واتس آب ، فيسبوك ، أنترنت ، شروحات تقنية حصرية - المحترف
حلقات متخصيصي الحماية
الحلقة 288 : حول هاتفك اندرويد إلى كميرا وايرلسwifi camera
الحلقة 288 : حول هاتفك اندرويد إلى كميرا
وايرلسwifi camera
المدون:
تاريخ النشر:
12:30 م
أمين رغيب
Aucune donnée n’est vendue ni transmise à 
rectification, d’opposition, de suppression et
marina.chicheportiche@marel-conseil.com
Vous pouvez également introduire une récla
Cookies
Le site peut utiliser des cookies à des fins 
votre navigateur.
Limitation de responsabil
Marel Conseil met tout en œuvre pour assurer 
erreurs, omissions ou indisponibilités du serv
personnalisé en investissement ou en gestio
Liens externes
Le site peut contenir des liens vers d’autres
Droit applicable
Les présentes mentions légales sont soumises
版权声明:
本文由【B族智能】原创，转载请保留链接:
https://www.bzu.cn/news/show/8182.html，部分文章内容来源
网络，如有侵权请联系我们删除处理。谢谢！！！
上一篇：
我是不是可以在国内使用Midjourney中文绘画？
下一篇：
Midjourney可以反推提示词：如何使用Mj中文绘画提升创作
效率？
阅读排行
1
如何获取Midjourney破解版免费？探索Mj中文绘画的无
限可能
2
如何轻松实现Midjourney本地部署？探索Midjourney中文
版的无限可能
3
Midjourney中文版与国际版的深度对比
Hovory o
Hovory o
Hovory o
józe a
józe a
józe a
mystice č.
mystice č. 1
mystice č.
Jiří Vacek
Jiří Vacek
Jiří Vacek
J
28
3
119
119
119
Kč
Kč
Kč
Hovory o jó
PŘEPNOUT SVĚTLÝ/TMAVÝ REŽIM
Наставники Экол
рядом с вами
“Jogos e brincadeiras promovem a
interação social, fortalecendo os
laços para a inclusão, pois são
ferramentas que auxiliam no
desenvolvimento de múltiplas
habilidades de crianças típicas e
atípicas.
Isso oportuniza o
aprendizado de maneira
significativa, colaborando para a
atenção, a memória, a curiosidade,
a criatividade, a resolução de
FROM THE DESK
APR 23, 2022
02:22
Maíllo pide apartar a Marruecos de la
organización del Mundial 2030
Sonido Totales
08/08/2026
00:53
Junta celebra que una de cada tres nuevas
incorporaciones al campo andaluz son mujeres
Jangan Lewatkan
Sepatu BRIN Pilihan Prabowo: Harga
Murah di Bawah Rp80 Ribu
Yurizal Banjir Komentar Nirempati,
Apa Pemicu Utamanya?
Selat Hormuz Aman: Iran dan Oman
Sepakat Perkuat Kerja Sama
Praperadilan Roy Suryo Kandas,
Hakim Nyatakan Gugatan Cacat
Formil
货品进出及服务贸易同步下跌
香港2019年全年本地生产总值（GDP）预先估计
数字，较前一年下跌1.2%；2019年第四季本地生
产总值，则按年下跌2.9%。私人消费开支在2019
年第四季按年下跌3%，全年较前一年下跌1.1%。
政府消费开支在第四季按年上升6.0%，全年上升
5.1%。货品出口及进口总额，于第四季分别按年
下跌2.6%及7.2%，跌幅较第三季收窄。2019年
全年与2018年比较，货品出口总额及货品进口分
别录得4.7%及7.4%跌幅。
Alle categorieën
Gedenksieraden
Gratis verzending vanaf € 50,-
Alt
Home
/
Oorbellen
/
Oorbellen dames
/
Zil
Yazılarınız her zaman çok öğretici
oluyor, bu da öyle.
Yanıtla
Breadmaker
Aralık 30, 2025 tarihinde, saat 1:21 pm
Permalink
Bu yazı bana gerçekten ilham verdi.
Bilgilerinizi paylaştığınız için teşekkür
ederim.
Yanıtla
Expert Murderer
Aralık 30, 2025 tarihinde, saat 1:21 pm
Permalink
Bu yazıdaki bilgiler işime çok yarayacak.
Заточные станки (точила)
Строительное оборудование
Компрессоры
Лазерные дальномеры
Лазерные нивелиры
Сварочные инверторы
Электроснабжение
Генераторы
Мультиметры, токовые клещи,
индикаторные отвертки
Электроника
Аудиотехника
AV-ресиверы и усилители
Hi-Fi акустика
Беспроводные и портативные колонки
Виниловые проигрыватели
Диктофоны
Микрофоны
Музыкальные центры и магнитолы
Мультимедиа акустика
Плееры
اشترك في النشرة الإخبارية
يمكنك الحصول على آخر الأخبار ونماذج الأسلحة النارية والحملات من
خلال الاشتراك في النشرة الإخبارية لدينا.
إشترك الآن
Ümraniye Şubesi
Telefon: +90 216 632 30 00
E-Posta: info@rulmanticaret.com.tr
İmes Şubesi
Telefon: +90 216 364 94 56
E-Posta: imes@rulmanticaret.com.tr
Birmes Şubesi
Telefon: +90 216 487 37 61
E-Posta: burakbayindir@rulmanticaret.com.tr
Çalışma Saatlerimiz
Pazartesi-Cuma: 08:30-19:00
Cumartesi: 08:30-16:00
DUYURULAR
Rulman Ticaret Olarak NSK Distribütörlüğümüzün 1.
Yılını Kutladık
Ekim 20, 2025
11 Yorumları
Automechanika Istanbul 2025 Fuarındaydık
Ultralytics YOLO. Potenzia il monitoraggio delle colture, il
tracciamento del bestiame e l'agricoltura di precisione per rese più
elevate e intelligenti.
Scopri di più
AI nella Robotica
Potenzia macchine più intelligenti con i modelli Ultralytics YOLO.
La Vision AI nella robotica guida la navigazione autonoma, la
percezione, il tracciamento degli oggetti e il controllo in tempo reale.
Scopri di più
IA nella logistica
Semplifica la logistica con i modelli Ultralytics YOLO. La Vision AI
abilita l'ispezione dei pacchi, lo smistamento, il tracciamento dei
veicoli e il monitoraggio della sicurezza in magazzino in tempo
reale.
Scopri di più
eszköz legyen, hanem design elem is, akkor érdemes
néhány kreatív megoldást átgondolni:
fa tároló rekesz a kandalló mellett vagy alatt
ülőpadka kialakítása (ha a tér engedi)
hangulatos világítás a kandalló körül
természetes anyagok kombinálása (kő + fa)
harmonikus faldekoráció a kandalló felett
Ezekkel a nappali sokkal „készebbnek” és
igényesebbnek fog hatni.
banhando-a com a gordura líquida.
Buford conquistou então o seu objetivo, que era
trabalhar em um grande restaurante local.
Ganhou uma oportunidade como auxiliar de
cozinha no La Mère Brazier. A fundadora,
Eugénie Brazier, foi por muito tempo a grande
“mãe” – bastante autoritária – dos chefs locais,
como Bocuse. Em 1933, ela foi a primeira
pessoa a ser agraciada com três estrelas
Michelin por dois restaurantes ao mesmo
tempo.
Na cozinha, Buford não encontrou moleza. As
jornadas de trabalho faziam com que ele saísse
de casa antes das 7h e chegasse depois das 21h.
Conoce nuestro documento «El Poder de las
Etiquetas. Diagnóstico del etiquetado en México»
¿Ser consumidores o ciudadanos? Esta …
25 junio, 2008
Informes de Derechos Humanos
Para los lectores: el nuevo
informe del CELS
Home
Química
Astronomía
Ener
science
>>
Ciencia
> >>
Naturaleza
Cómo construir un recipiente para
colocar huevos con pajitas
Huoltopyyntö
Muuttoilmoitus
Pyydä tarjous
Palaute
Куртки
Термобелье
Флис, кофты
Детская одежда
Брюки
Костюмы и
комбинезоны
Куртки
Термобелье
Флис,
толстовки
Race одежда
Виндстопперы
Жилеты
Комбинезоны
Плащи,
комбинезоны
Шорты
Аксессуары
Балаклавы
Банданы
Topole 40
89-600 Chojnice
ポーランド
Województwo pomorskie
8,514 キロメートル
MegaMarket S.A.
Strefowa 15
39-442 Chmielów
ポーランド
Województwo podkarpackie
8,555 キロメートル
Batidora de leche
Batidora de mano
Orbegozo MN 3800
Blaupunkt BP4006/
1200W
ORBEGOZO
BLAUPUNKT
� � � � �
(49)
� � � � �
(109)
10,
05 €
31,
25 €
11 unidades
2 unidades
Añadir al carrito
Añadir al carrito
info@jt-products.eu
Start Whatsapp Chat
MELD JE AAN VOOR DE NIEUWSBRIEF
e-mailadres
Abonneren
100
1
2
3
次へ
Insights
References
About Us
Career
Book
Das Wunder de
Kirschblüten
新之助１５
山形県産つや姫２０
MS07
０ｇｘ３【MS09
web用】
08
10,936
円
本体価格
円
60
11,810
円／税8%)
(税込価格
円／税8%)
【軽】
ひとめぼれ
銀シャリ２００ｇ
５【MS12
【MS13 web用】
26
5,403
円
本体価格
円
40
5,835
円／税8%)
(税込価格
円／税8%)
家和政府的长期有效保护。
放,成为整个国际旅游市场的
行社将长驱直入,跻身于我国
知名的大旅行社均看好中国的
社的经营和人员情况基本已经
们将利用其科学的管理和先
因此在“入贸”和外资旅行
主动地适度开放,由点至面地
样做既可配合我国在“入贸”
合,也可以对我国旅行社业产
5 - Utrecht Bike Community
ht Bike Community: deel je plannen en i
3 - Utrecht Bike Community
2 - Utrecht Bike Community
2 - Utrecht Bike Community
---+---
What you need to do: Show each line of the material that includes the word "peut".

Reply:
Le site peut utiliser des cookies à des fins 
Le site peut contenir des liens vers d’autres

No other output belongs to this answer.